One of the take-aways for me was when a spouse uses the court system or divorce process as a weapon to delay, complicate, and obfuscate the process. This can be in the form of not being able to get information needed to resolve or try a divorce, and the refusal to obey court orders. This happens quite often. Litigants are often driven to desperation because bills are not being paid and their legal costs skyrocket, all the while nothing substantive is being accomplished. This happens particularly when custody should not be an issue; but someone makes it one. Because a litigant becomes exhausted and worn down, they sometimes feel they are forced into settlement which is not something that is best for them, their children, or what the law intended.

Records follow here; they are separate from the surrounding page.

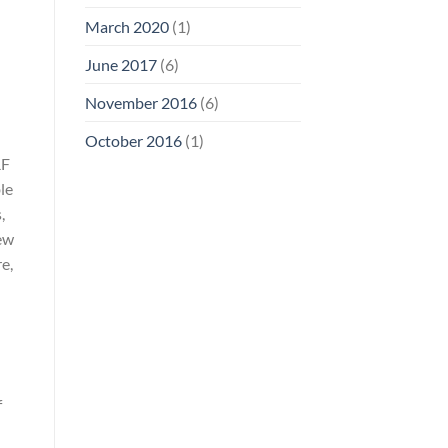
March 2020
(1)
June 2017
(6)
November 2016
(6)
October 2016
(1)
RF
le
,
iew
e,
f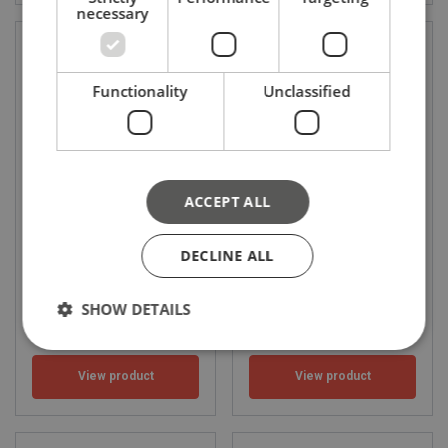
necessary
Functionality
Unclassified
ACCEPT ALL
HPS fall arrester
ACB 1.8 fall arrester for
working platforms
WLL: 0.136 - 0.136 ton
DECLINE ALL
SHOW DETAILS
View product
View product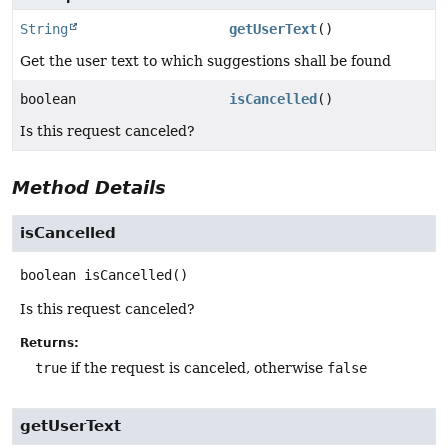
String
getUserText
()
Get the user text to which suggestions shall be found
boolean
isCancelled
()
Is this request canceled?
Method Details
isCancelled
boolean
isCancelled
()
Is this request canceled?
Returns:
true
if the request is canceled, otherwise
false
getUserText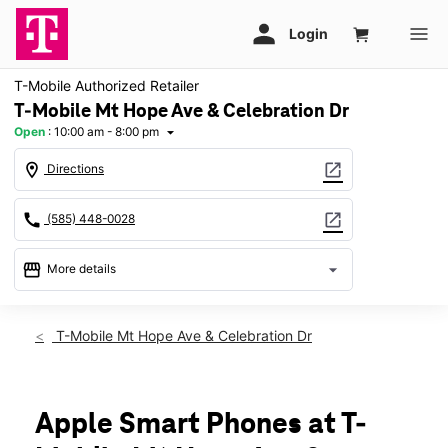
T-Mobile Authorized Retailer
T-Mobile Mt Hope Ave & Celebration Dr
Open
:
10:00 am - 8:00 pm
arrow_drop_down
location_on
open_in_new
Directions
call
open_in_new
(585) 448-0028
storefront
arrow_drop_down
More details
Open
access_time
Fri:
10:00 am - 8:00 pm
T-Mobile Mt Hope Ave & Celebration Dr
Sat:
10:00 am - 8:00 pm
Sun:
11:00 am - 5:00 pm
Mon:
10:00 am - 8:00 pm
Tues:
10:00 am - 8:00 pm
Apple Smart Phones at T-
Wed:
10:00 am - 8:00 pm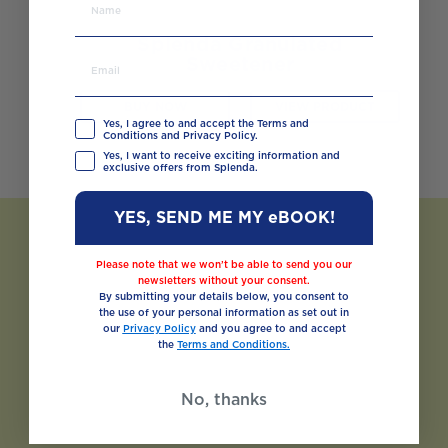
Splenda Granulated
Sweetener
BUY NOW
VIEW PRODUCT
Yes, I agree to and accept the Terms and
Conditions and Privacy Policy.
Yes, I want to receive exciting information and
exclusive offers from Splenda.
YES, SEND ME MY eBOOK!
Please note that we won’t be able to send you our
newsletters without your consent.
By submitting your details below, you consent to
the use of your personal information as set out in
our
Privacy Policy
and you agree to and accept
the
Terms and Conditions.
No, thanks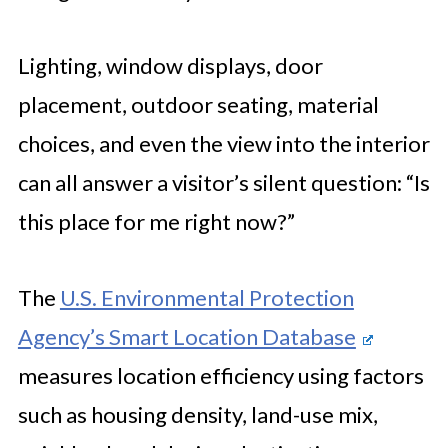
Lighting, window displays, door
placement, outdoor seating, material
choices, and even the view into the interior
can all answer a visitor’s silent question: “Is
this place for me right now?”
The
U.S. Environmental Protection
Agency’s Smart Location Database
measures location efficiency using factors
such as housing density, land-use mix,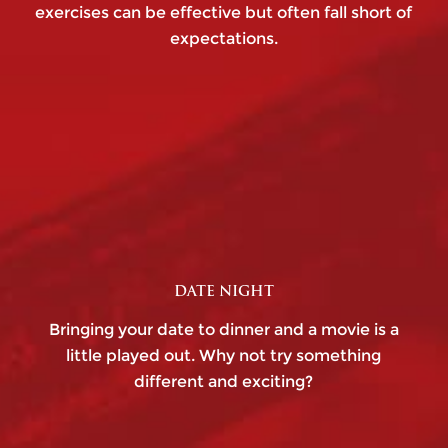
exercises can be effective but often fall short of
expectations.
DATE NIGHT
Bringing your date to dinner and a movie is a
little played out. Why not try something
different and exciting?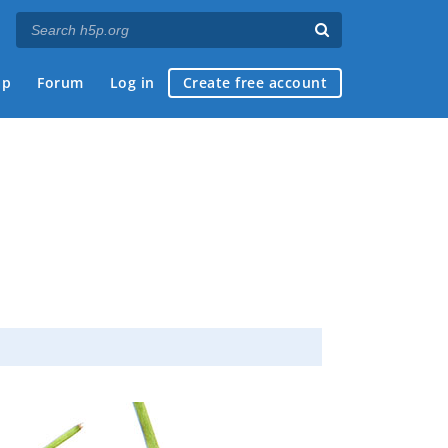
ap
Forum
Log in
Create free account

What was of particular note for me, was their expounding on this theme to include a party that deliberately changed their mind or position. This really hit home for me. If parties discuss a plan of action and have terms of an agreement and an attorney drafts a document and then the other party changes their mind on something, it is stressful and costly. Of course, if there is a legitimate reason for the change and an alternative is offered that is understandable; or if there is a suggestion to at least sign a partial agreement on issues that are agreed and they refuse that is problematic. A total refusal to sign at all is extremely upsetting and in bad faith. If someone is given an agreement in which they reviewed, and there is an expectation then it is settled and then someone pulls back– it is manipulative and abusive to the party who acted in good faith and had a reasonable expectation that the case was over. It is stressful for the attorneys and the other spouse and causes a loss of faith and trust in the system as well as the other spouse. It is a way of exerting power and control.

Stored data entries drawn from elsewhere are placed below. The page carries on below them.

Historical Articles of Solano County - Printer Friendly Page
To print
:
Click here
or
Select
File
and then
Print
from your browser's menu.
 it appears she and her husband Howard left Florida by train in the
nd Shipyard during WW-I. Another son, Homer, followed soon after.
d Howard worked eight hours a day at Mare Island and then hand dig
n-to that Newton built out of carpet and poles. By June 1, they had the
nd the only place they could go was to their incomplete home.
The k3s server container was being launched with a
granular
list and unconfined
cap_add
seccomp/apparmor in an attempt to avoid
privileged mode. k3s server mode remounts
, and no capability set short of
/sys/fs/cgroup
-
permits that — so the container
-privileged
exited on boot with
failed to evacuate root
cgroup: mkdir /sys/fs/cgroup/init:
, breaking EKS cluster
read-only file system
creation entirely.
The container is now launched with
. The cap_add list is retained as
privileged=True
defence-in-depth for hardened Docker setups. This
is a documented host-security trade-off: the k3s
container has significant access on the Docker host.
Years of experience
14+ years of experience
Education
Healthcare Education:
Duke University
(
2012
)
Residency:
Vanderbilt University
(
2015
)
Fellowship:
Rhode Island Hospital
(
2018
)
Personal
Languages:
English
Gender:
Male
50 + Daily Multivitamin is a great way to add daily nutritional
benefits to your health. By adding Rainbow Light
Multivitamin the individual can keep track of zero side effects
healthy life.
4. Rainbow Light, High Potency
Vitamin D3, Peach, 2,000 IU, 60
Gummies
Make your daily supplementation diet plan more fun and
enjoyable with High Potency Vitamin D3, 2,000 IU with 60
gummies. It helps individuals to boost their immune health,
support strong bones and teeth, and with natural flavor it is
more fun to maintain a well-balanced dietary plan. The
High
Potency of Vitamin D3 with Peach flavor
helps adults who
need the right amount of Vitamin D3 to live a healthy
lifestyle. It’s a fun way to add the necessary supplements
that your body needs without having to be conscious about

Realizing this, I now have a greater feeling of compassion and empathy for my clients who experience this. I know I get frustrated and annoyed when an agreement has revision after revision and there never seems to be a conclusion. I now have a deeper understanding of how and why this form of behavior is abusive and traumatic. A trauma is defined as an intense and overwhelming experience that involves serious loss, threat, or harm to a person’s physical or emotional wellness.
So where do we go from here? To be aware of something is the first step. The next step is to make others aware of it; then do whatever you can to call out this behavior and not participate in it. Attorneys must stand firm on a code of conduct and ethical practices. If the behavior is not rectified then stop “trying” and proceed to court.
Once you are in court, make a record of all the obstructions, delays, and bad faith. The courts have punished offenders who delay and obstruct the judicial system. There was a recent decision on point in Suffolk, by Judge Patrick Leis III, in where he found that due to the husband’s conduct he awarded the wife ten years of maintenance (more than the statutory recommendations) and gave no credit to the husband for the six years he was paying her pending during the action.
Abusers must be held accountable. It is said the courts are the sport of Kings. Our obligation is to see to it that the “King” plays by the rules, or else.